PARENTS, especially mothers have been texting and calling; frantic and nervous about the increasing deaths from Japanese encephalitis, especially among children, even at the heel of reassurance of the Department of Health (DOH) that there is no case of human avian flu in the country.
Indeed, as of this writing, it appears that the scary bird flu has been contained, thanks to the aggressive and concerted efforts of government agencies as well as local officials, so much so that even our President Rody was seen enjoying a boodle fight with chicken and eggs as main gustatory delights. But then, here comes Japanese encephalitis.
Fact is, the brain and the spinal cord are remarkably resistant to infection but when they do get infected, the consequences as well as complications can be serious and even deadly. For example, meningitis is inflammation of the coverings of the brain-dura mater, arachnoid and pia mater- and the spinal cord. Encephalitis is a term which should be reserved for those pathologic states diseases of the brain in which inflammation and especially infection is the predominant.

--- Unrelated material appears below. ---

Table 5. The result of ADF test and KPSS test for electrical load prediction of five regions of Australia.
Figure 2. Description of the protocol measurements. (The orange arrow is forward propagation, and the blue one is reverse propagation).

In both meningitis and encephalitis, the causative organisms may be viruses, bacteria, fungus and even protozoa. However, although both are diseases of the central nervous system, in encephalitis, the affected part of the brain is the parenchyma or the brain tissue itself. If the infection extends to the spinal cord, then it is called encephalomyelitis.
Historically, Japanese encephalitis attracted worldwide attention and concern when large numbers of military personnel stationed in the Far East suffered from the disease.

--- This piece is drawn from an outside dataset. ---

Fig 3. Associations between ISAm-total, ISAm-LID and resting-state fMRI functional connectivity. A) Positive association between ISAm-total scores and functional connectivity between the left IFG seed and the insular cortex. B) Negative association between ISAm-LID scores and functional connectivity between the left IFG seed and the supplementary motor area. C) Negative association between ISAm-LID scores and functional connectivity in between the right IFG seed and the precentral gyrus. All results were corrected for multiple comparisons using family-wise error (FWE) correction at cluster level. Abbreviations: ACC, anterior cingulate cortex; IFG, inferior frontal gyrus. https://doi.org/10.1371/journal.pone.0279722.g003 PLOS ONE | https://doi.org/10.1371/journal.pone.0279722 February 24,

That was 1924, it affected thousands of locals as well as foreigners and killed many of them. There seems to be seasonal pattern, spiking in incidence during the summer months. Admittedly, it continues to be a public health hazard.

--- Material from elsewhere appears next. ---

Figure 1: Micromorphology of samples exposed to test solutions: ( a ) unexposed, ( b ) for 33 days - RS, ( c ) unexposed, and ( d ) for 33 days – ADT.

The Japanese encephalitis is caused by a virus transmitted by the bite of the Culex mosquito. Like most encephalitis, the acute stage is associated with fever, severe headache, nausea and vomiting, with signs and symptoms of menigeal irritation like stiff neck. Encephalitis disrupts normal brain functions causing personality changes, some form of muscle weakness or paresis, confusion or delirium states, seizures, sleepiness that could deteriorate into coma.
Doctors and even specialists in neurology admit that during the acute stage of the disease, it is not easy to diagnose the illness, much less differentiate encephalitis from meningitis. A spinal tap - kinunan ng tubig sa likod - also called lumbar puncture is routine diagnostic procedure. Immunologic tests would show rise of antibodies to a particular virus. Problematic cases may require CATScan and even an MRI.
Anti-viral medicines are part and parcel of management of encephalitis on top of supportive and symptomatic treatment. Recovery would greatly depend on how early medical treatment is instituted before coma occurs.
Let's put our hands together and pray that a vaccine be available soon. Meanwhile, let's clean our surroundings let's, deprive that pesky Culex its breeding place and protect ourselves from its bite.